Key Challenges
• Create tools to monitor data infrastructure.
• Optimize uptime, cost, and performance.
• Immediately alert the DataOps team if an error occurs.
Monitoring Large-Scale Infrastructure
DataOps teams continually improve data delivery, ensuring that data reaches end users consistently. DataOps teams manage three data system components: infrastructure, data refresh, and user support. The larger the data system, the larger the components. To deliver consistent data, teams must remove sources of error from the data pipeline. Automating monitoring processes prevents errors early and minimizes the need for human supervision. Automation is a necessity in large-scale data systems.Recently, a software company tasked our DataOps team with managing a 17,000-user sales partner portal. Due to the scale of the portal, our team faced an enormous monitoring challenge. This article examines 10 automated monitoring tools our DataOps team created to improve uptime, cost, and performance.

Custom DataOps Monitoring Tools
Below are the 10 automated tools we created to monitor our
client’s sales partner portal.
1.
Server Performance Monitor
With
our server monitoring tool, administrators can monitor all servers in one place,
in real time. The tool displays all 30 servers on one screen. The visual
includes real-time monitoring for CPU, memory, and disk usage. If CPU, memory,
or disk usage exceeds set thresholds, the offending server is highlighted red.
When a server exceeds the threshold, the DataOps team is alerted. The alerts
enable the team to maintain server balance.
2.
Deactivate Azure Resources During
Nonbusiness Hours
We
reduced server costs by 20% by turning off Azure resources during nonbusiness
hours. Azure resources are billed on a pay-per-use basis. Users pay only for
the resources they use. We improved efficiency by creating runbooks that turn
off unneeded resources at 12:00 a.m. every day.
3.
Automatically Activate VMs
We
saved five minutes of effort per server every day by starting servers on an
as-needed basis. We implemented an automatic activation system using Microsoft
Flow to trigger a runbook. The runbook starts the VM and sends an alert in
Microsoft Teams. Our system allows the DataOps team to trigger any server as
soon as they arrive at the office.
4.
Offline Server Alert
Our
alert system triggers an immediate notification when a server goes offline. The
notifications preempt crisis situations that could result in costly delays. To
ensure consistent uptime, the system checks the server’s “heartbeat” every five
minutes. If a server goes offline, log analytics and a runbook trigger an alert
in Microsoft Teams.
5.
CPU / Memory / Disk Utilization Alert
Our
monitoring system also triggers a Teams alert when CPU, memory, or disk
utilization exceeds threshold values. The threshold alerts also use log
analytics and a runbook to trigger notifications in Microsoft Teams.
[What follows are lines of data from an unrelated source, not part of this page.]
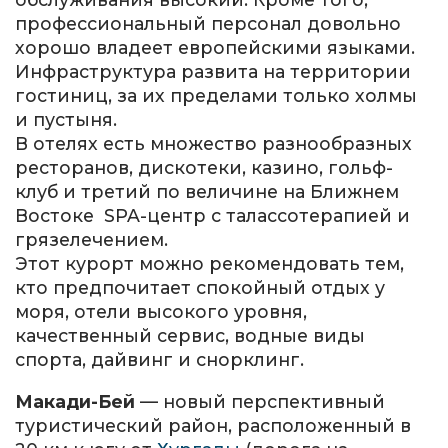
профессиональный персонал довольно
хорошо владеет европейскими языками.
Инфраструктура развита на территории
гостиниц, за их пределами только холмы
и пустыня.
В отелях есть множество разнообразных
ресторанов, дискотеки, казино, гольф-
клуб и третий по величине на Ближнем
Востоке SPA-центр с талассотерапией и
грязелечением.
Этот курорт можно рекомендовать тем,
кто предпочитает спокойный отдых у
моря, отели высокого уровня,
качественный сервис, водные виды
спорта, дайвинг и снорклинг.
Макади-Бей
— новый перспективный
туристический район, расположенный в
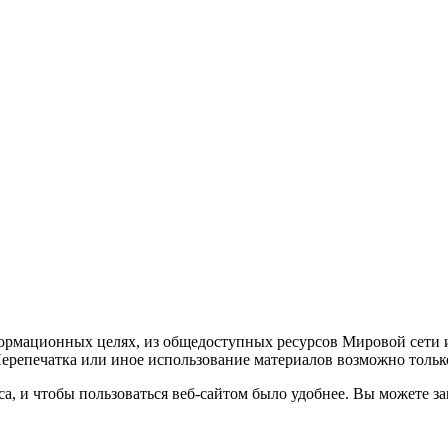
рмационных целях, из общедоступных ресурсов Мировой сети ин
ерепечатка или иное использование материалов возможно только
, и чтобы пользоваться веб-сайтом было удобнее. Вы можете зап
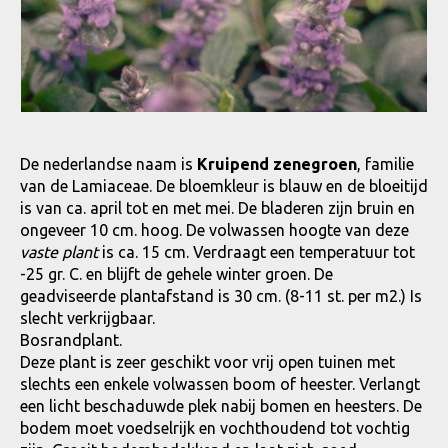
De nederlandse naam is
Kruipend zenegroen
, familie
van de Lamiaceae. De bloemkleur is blauw en de bloeitijd
is van ca. april tot en met mei. De bladeren zijn bruin en
ongeveer 10 cm. hoog. De volwassen hoogte van deze
vaste plant
is ca. 15 cm. Verdraagt een temperatuur tot
-25 gr. C. en blijft de gehele winter groen. De
geadviseerde plantafstand is 30 cm. (8-11 st. per m2.) Is
slecht verkrijgbaar.
Bosrandplant.
Deze plant is zeer geschikt voor vrij open tuinen met
slechts een enkele volwassen boom of heester. Verlangt
een licht beschaduwde plek nabij bomen en heesters. De
bodem moet voedselrijk en vochthoudend tot vochtig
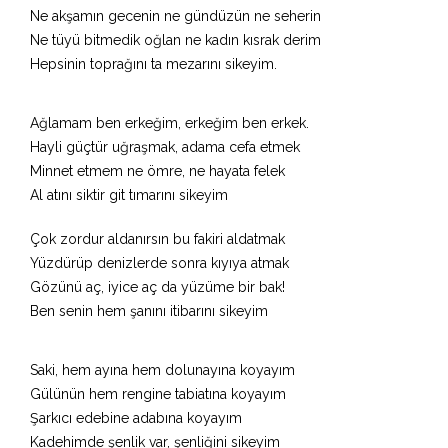
Ne akşamın gecenin ne gündüzün ne seherin
Ne tüyü bitmedik oğlan ne kadın kısrak derim
Hepsinin toprağını ta mezarını sikeyim.
Ağlamam ben erkeğim, erkeğim ben erkek.
Hayli güçtür uğraşmak, adama cefa etmek
Minnet etmem ne ömre, ne hayata felek
Al atını siktir git tımarını sikeyim
Çok zordur aldanırsın bu fakiri aldatmak
Yüzdürüp denizlerde sonra kıyıya atmak
Gözünü aç, iyice aç da yüzüme bir bak!
Ben senin hem şanını itibarını sikeyim
Saki, hem ayına hem dolunayına koyayım
Gülünün hem rengine tabiatına koyayım
Şarkıcı edebine adabına koyayım
Kadehimde şenlik var, şenliğini sikeyim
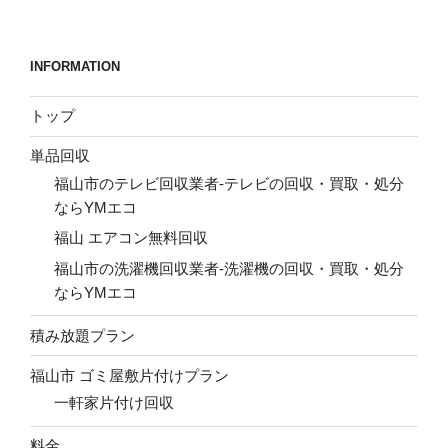
稿
シ
ョ
INFORMATION
ン
トップ
単品回収
福山市のテレビ回収業者-テレビの回収・買取・処分
ならYMエコ
福山 エアコン無料回収
福山市の洗濯機回収業者-洗濯機の回収・買取・処分
ならYMエコ
積み放題プラン
福山市 ゴミ屋敷片付けプラン
一軒家片付け回収
料金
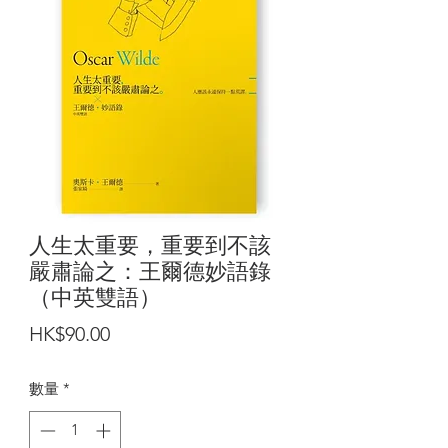
人生太重要，重要到不該
嚴肅論之：王爾德妙語錄
（中英雙語）
價
HK$90.00
格
數量
*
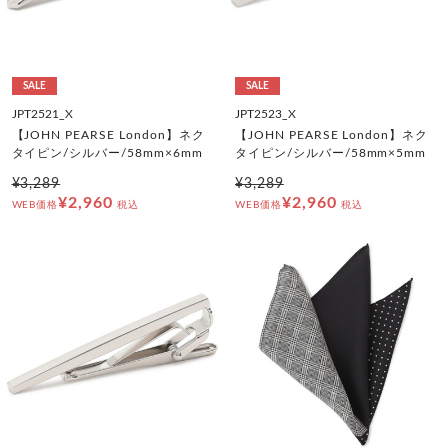
SALE
SALE
JPT2521_X
JPT2523_X
【JOHN PEARSE London】ネク
【JOHN PEARSE London】ネク
タイピン/シルバー/58mm×6mm
タイピン/シルバー/58mm×5mm
¥3,289
¥3,289
¥2,960
¥2,960
WEB価格
税込
WEB価格
税込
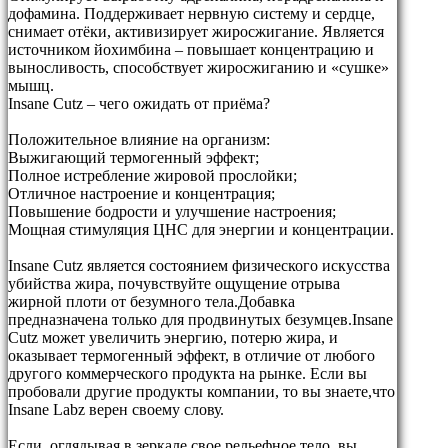
дофамина. Поддерживает нервную систему и сердце,
снимает отёки, активизирует жиросжигание. Является
источником йохимбина – повышает концентрацию и
выносливость, способствует жиросжиганию и «сушке»
мышц.
Insane Cutz – чего ожидать от приёма?
Положительное влияние на организм:
Выжигающий термогенный эффект;
Полное истребление жировой прослойки;
Отличное настроение и концентрация;
Повышение бодрости и улучшение настроения;
Мощная стимуляция ЦНС для энергии и концентрации.
Insane Cutz является состоянием физического искусства
убийства жира, почувствуйте ощущение отрыва
жирной плоти от безумного тела.Добавка
предназначена только для продвинутых безумцев.Insane
Cutz может увеличить энергию, потерю жира, и
оказывает термогенный эффект, в отличие от любого
другого коммерческого продукта на рынке. Если вы
пробовали другие продукты компании, то вы знаете,что
Insane Labz верен своему слову.
Если, оглядывая в зеркале свое рельефное тело, вы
The
threshold alerts ensure optimal report load times by avoiding excessive usage.
6.
Power BI Memory Optimizer
To
optimize performance without downtime, we created a memory optimization tool.
When memory usage is high, report performance slows. To prevent performance
decline, the tool releases memory when the usage crosses a set threshold.
7.
Azure Data Factory (ADF) Failure Alert
To
avoid refresh delays, we created a tool that alerts the DataOps team if an ADF
pipeline fails. The tool monitors the ADF pipeline and sends a failure
notification in Microsoft Teams.
8.
Production Report Scanner
To
ensure optimal report performance, this tool triggers an alert when a report
uses non-production resources. Using non-production (dev) resources impacts
data recency, performance, and accessibility. To prevent negative performance
impacts, this tool triggers an alert in Microsoft Teams if it detects a
non-production resource.
9.
Gateway Offline Alert
The
gateway offline alert tool prevents downtime. If an on-premises gateway goes
offline, the gateway offline alert tool triggers an alert in Microsoft Teams.
The DataOps team receives the alert and can fix the gateway immediately,
ensuring uptime.
10.
Resource Optimization
Our resource optimization tool optimizes costs and resource usage. With the resource optimization tool, we can upgrade or downgrade resources based on usage. The tool issues upgrade and downgrade recommendations using Azure Resource Advisor. To determine stream and server mapping usage, the tool conducts an internal audit. The tool allows the DataOps team to decommission unneeded resources without obstructing development.